Top 10 List: #2 Brian Leetch

Yesterday, we introduced the backbone of the 1994 Stanley Cup Champion team, a man who backstopped the team, and was another piece of the team who helped transform the team from pretender to contender, then champion. Today we bring you a hall of famer, both in the US Hockey Hal of Fame, and the Hockey Hall of Fame in Toronto. Born and raised in Texas, was a solid offensive defender for Boston College in the early to mid 80s. He would then get drafted by the Rangers, and not look back. We bring to you..

#2 Brian Leetch

Mandatory Credit: Bleacher Report

Drafted 9 overall by the Rangers in the 1986 entry draft. He would play one year for Boston College, before quickly making the jump from Hockey East, to the NHL, and played for the Rangers. Quickly impressed with his defensive play, and his mind on the ice, as he could quickly see the ice open up before anyone else could. He only played 17 games in his rookie season, but we knew one thing, he was going to be there for awhile.

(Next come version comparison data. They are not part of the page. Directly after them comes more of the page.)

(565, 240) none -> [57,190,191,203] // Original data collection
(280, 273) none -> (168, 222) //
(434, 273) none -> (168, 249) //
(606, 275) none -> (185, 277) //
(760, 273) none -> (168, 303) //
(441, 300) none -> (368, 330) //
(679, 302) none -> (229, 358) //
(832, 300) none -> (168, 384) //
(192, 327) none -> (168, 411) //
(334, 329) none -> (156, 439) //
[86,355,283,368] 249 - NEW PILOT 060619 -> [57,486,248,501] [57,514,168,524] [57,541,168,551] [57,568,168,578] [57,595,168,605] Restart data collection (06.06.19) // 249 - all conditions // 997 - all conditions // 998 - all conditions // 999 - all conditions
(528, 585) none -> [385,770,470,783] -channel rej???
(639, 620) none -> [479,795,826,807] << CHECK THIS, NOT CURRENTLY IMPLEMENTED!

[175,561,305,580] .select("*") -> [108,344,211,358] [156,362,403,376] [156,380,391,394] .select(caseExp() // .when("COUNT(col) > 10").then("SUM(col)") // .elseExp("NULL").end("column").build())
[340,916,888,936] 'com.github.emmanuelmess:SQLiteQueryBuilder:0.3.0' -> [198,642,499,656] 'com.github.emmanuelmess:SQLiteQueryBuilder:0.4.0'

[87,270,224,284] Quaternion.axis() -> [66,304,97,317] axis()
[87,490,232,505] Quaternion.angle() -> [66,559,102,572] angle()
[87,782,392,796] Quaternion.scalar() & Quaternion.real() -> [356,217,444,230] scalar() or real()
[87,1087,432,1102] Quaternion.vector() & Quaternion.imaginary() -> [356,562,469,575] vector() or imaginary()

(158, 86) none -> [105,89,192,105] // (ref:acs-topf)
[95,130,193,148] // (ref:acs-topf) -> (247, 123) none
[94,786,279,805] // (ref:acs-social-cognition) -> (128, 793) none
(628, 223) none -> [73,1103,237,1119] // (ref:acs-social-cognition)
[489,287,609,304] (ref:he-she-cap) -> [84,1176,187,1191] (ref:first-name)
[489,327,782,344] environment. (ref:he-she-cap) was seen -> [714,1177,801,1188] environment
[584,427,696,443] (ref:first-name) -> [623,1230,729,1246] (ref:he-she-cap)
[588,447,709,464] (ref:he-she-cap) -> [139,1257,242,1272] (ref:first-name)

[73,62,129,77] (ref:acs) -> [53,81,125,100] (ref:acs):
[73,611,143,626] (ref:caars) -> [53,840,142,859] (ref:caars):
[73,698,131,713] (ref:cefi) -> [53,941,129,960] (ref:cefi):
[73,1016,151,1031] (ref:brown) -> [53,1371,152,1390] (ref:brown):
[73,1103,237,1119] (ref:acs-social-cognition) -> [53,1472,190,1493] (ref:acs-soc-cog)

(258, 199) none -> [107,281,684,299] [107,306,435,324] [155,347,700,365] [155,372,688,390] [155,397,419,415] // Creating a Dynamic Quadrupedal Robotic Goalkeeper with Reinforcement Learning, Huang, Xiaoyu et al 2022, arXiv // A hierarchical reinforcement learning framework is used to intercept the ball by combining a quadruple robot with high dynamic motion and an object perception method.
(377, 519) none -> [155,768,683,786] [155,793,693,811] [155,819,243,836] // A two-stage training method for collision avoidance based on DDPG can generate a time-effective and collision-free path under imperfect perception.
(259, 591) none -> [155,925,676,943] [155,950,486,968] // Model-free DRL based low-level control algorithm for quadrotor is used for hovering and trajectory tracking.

He would win the Calder trophy as the NHL’s top rookie the following year as he posted 23 goals, which is the single season record for rookie defenseman in the NHL while also racking up 48 assists, giving him a total of 71 points, 5 shy of tying Larry Murphy’s record for most points by a rookie defenseman. He would go on to win the James Norris Trophy in 1992, as the leagues best defenseman after accumulating 102 points (22 goals, 80 assists), and would during the teams Stanley Cup victory in 1994, win the Conn Symthe trophy for overall playoffs MVP, scoring 34 points (11 goals, 23 assists).

The team would need a new leader following the departure of Mark Messier in 1997, and Leetch would be their man, wearing the captains “C” until Messier’s return in 2000. While not a vocal leader on and off the ice, Brian’s skill and hard work would pay dividends early in his captaincy. Another Norris trophy was awarded to Leetch for his excellent play. But suddenly the Rangers would fall off the mark, and their period of not making the playoffs would begin.

As the youth movement was about to take over again in New York players started to get traded left and right as GM and President Glen Sather wanted to see a change in guard. In the most shocking move during the duration of his stint as GM (besides signing Redden, Gomez and Drury), Brian Leetch was traded, to the Toronto Maple Leafs during the 2003-2004 season. He would come back to play of the Boston Bruins during the 2005-2006 season after the lockout. During his time with the Bruins he would record his 1,000th NHL point, and end up retiring at the end of the 2006-2007 season. Teams were interested in his services during that season, but Leetch would not comment, or commit to a return.

The following year on January 24, 2008, his number was retired by the team joining 1994 Stanley Cup teammates Mark Messier and Mike Richter as the two to have their numbers retired. Currently we can see Leetch on random Rangers broadcasts, as well as MSG’s Hockey Night Live.

Leetch was inducted to the Hockey Hall of Fame in 2009, which means he will always be attached to hockey’s history. Forever a Ranger.